# Sunken in front of hips???



## LoriH (Jan 12, 2014)

My pregnant doe is getting really sunken in front of her hips. Is that normal?? 

Not sure when exactly she is due b/c she was bred when I got her and the seller wasn't sure. Could be anywhere from April 27-June 25. 

I will try to get a picture of what I mean...


----------



## oakshirefarms (Jul 5, 2013)

Yes, normal. Means she's closer for delivery.


----------



## LoriH (Jan 12, 2014)

*Pictures*

here are a couple pictures


----------



## kccjer (Jan 27, 2012)

Yep. She's getting close. That's what is known as "dropping"


----------



## LoriH (Jan 12, 2014)

ok thanks. How exciting!!!!!!!! Any vague idea as to how long??? Best guess???


----------



## BCG (Jun 30, 2012)

She should kid within 24 hours. I'd say sooner than later.  Good luck!


----------



## toth boer goats (Jul 20, 2008)

Yep, Happy kidding


----------



## LoriH (Jan 12, 2014)

yikes that rockets the excitement and FEAR up a notch!!!!! Thanks all.


----------



## happybleats (Sep 12, 2010)

happy Kidding!


----------



## kccjer (Jan 27, 2012)

Any news?


----------



## LoriH (Jan 12, 2014)

No nothing!!! She is just laying around....


----------



## kccjer (Jan 27, 2012)

LOL yep, that's how it works! We get all excited and they decide to wait a few more days or weeks or months! Well, maybe not months....but you get the picture.


----------



## happybleats (Sep 12, 2010)

yep..they like to get things done in their own timing...is her girly parts soft and baggy? udder full and tight? Ligs Mushy?


----------



## MsScamp (Feb 1, 2010)

LoriH said:


> No nothing!!! She is just laying around....

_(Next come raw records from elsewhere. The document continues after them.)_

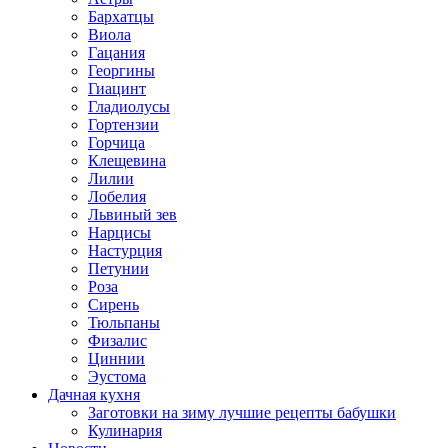
Бархатцы
Виола
Гацания
Георгины
Гиацинт
Гладиолусы
Гортензии
Горчица
Клещевина
Лилии
Лобелия
Львиный зев
Нарцисы
Настурция
Петунии
Роза
Сирень
Тюльпаны
Физалис
Циннии
Эустома
Дачная кухня
Заготовки на зиму лучшие рецепты бабушки
Кулинария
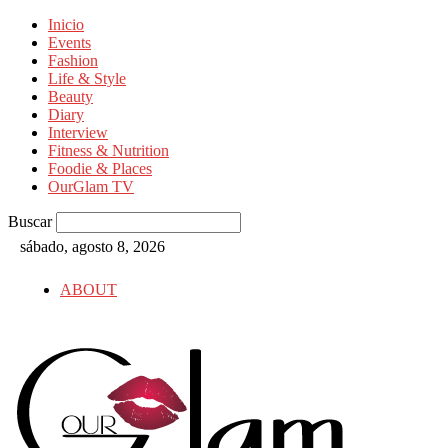
Inicio
Events
Fashion
Life & Style
Beauty
Diary
Interview
Fitness & Nutrition
Foodie & Places
OurGlam TV
Buscar
sábado, agosto 8, 2026
ABOUT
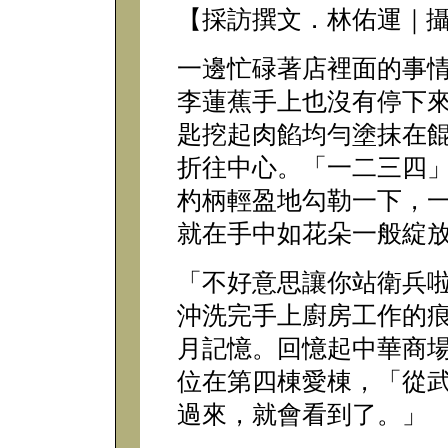
【採訪撰文．林佑運｜攝
一邊忙碌著店裡面的事
李蓮蕉手上也沒有停下
匙挖起肉餡均勻塗抹在
折往中心。「一二三四
杓柄輕盈地勾勒一下，
就在手中如花朵一般綻
「不好意思讓你站衛兵
沖洗完手上廚房工作的
月記憶。回憶起中華商
位在第四棟愛棟，「從
過來，就會看到了。」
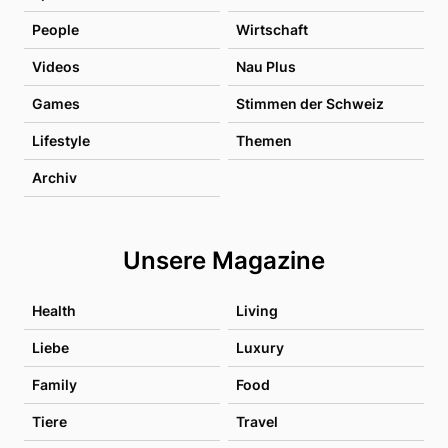
People
Wirtschaft
Videos
Nau Plus
Games
Stimmen der Schweiz
Lifestyle
Themen
Archiv
Unsere Magazine
Health
Living
Liebe
Luxury
Family
Food
Tiere
Travel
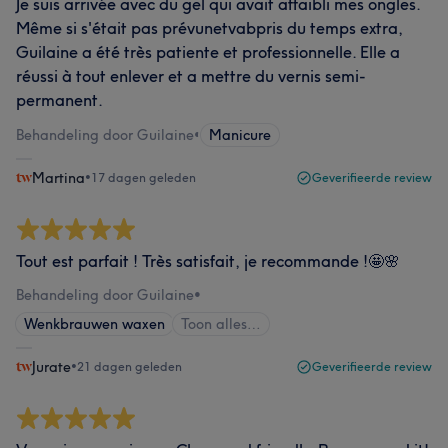
Je suis arrivée avec du gel qui avait affaibli mes ongles.
Même si s'était pas prévunetvabpris du temps extra,
Guilaine a été très patiente et professionnelle. Elle a
réussi à tout enlever et a mettre du vernis semi-
permanent.
Behandeling door Guilaine
•
Manicure
Martina
•
17 dagen geleden
Geverifieerde review
Tout est parfait ! Très satisfait, je recommande !🤩🌸
Behandeling door Guilaine
•
Wenkbrauwen waxen
Toon alles…
Jurate
•
21 dagen geleden
Geverifieerde review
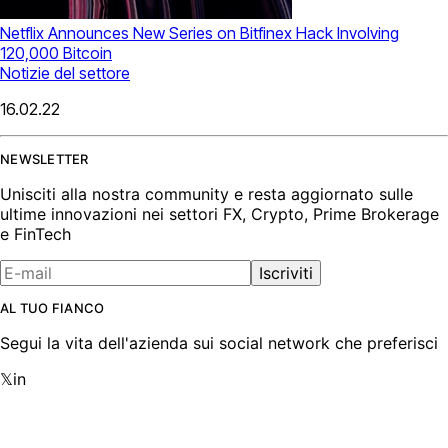
Netflix Announces New Series on Bitfinex Hack Involving
120,000 Bitcoin
Notizie del settore
16.02.22
NEWSLETTER
Unisciti alla nostra community e resta aggiornato sulle
ultime innovazioni nei settori FX, Crypto, Prime Brokerage
e FinTech
Iscriviti
AL TUO FIANCO
Segui la vita dell'azienda sui social network che preferisci
𝕏
in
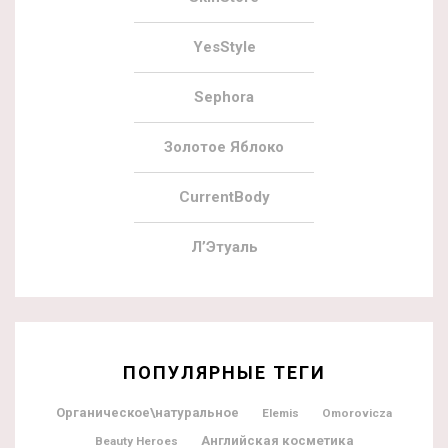
YesStyle
Sephora
Золотое Яблоко
CurrentBody
Л’Этуаль
ПОПУЛЯРНЫЕ ТЕГИ
Органическое\натуральное
Elemis
Omorovicza
Английская косметика
Beauty Heroes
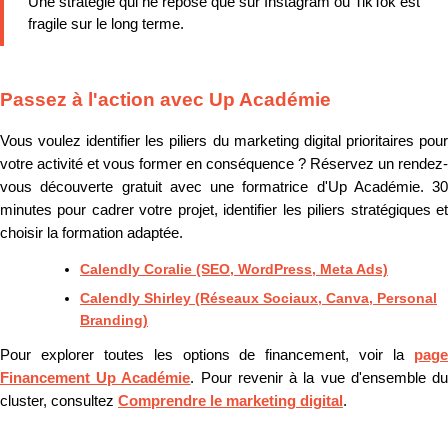
Une stratégie qui ne repose que sur Instagram ou TikTok est
fragile sur le long terme.
Passez à l'action avec Up Académie
Vous voulez identifier les piliers du marketing digital prioritaires pour
votre activité et vous former en conséquence ? Réservez un rendez-
vous découverte gratuit avec une formatrice d'Up Académie. 30
minutes pour cadrer votre projet, identifier les piliers stratégiques et
choisir la formation adaptée.
Calendly Coralie (SEO, WordPress, Meta Ads)
Calendly Shirley (Réseaux Sociaux, Canva, Personal
Branding)
Pour explorer toutes les options de financement, voir la
page
Financement Up Académie
. Pour revenir à la vue d'ensemble d
cluster, consultez
Comprendre le marketing digital
.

I really thought I had this kidding stuff figured out last year. Every single doe(20 total) kidded within 12 to 24 hours of dropping their kids. This year? Nope - not a single doe did the same thing. I give up. I now only get excited when I see 2 feet and a nose - or some combination of that - sticking out of her rear. :hair: :wallbang:


----------



## BCG (Jun 30, 2012)

LOL. That seems to be how it works....once you figure it out, they change all the rules


----------



## MsScamp (Feb 1, 2010)

Can't you just see them having a pow wow at 4 AM brainstorming on how to further confuse us?


----------



## LoriH (Jan 12, 2014)

happybleats said:


> yep..they like to get things done in their own timing...is her girly parts soft and baggy? udder full and tight? Ligs Mushy?


girly parts soft and baggy, utter is filling but not full or tight yet, ligs are mushy. And we wait. Afraid to leave the house for any length of time. I can check the camera feed on my phone though so that helps with the peace of mind part but NOT the patience. :eyeroll:


----------



## happybleats (Sep 12, 2010)

I hear ya..I have one due Saturday but all ready ligs are gone..bag has softened from that FF little hard first udder...rear soft and her 1/2 sister kidded Sunday, a whole week early!! and to top this off I have to be there and pull the kids..this is the Saanen doe we bought untested...took a chance and ended up CAE positive...so I have to get the kids before mom does...(then mom goes to a new CAE positive home) so sleep?? nope I dont think so lol..


----------